В завершение надо сказать несколько слов о «Красном Колесе», труде всей жизни Солженицына, предназначающемся читателям, которые будут жить в период крушения тоталитарного строя в нашей стране. Эта грандиозная историческая эпопея — предупреждение всем — и верхам, и низам, — куда могут завести безоглядный революционаризм, забвение своих корней, безответственность и отщепенство интеллигенции, низменные инстинкты трудящихся классов, умело разжигаемые горсткой революционеров, неповоротливость и своекорыстие правящих слоёв, дряблость монаршей воли.

За всем мельканием событий, лиц, больших и малых судеб революционной Смуты встаёт у Солженицына одна мысль. Та, о которой упоминает в главе о детстве писателя Л.И. Сараскина: “Ещё ребёнком слышал Саня Солженицын от местных стариков неполитическое объяснение великих сотрясений, постигших Россию: люди забыли Бога”.

Через много десятилетий лауреат Нобелевской премии Александр Солженицын в своей Темплтоновской лекции, прочитанной в Лондоне 10 мая 1983 года, с той же убеждённостью неграмотных стариков из его детства скажет: “…Потрудясь над историей нашей революции немногим менее полувека, прочтя сотни книг, собрав сотни личных свидетельств и сам уже написав в расчистку того обвала 8 томов, — я сегодня на просьбу как можно короче назвать главную причину той истребительной революции, сглодавшей у нас до 60 миллионов людей, не смогу выразить точнее, чем повторить: «Люди забыли Бога, оттого и всё».

Но и более, события русской революции только и могут быть поняты лишь сейчас, в конце века, — на фоне того, что произошло с тех пор в остальном мире. Тут проясняется процесс всеобщий. Если бы от меня потребовали назвать кратко главную черту всего XX века, то и тут я не найду ничего точнее и содержательнее, чем: «Люди — забыли — Бога»”.

Таким христианским мыслителем, а не только великим писателем, выступает Солженицын в «Красном Колесе», к сожалению, не прочтённом теми, кому была адресована эта эпопея. Вина ли в том одного писателя?
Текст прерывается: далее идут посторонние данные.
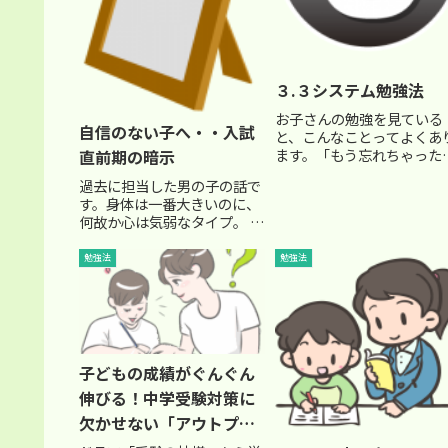
３.３システム勉強法
お子さんの勉強を見ている
自信のない子へ・・入試
と、こんなことってよくあ
ます。「もう忘れちゃった
直前期の暗示
の・・・？」「こないだや
過去に担当した男の子の話で
たばかりじゃない！」記憶
す。身体は一番大きいのに、
て、なかなか残りませんよ
何故か心は気弱なタイプ。 勉
ね。その時分かったようで
強も、最上位クラスの中では
も、きちんとその記憶が”
下のほう。 決して、賢いタイ
勉強法
勉強法
着”しないと、総合テスト
プではない。そして、本番の
時、そして入試...
テストに弱い・・・(T_T) で
も、真面目で努力家でした。
お母さんも、凄く心配...
子どもの成績がぐんぐん
伸びる！中学受験対策に
欠かせない「アウトプッ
Во всяком случае, Солженицын достойно и мощно продолжил традиции русской литературы. Напомню, что одна из основных её заповедей была такая: “Русский писатель должен быть порядочным человеком”. В переводе с языка XIX века это означает: русский писатель должен быть праведником. Солженицын и стал таким праведником и печальником России.

Его жизненный путь закончен. Завершена и отечественная история XX века. Но постижение его писательского наследия и жизненной драмы только начинается. В этом непростом и требующем мужества и терпения деле биографическая книга Л.И. Сараскиной будет весомым и полезным подспорьем.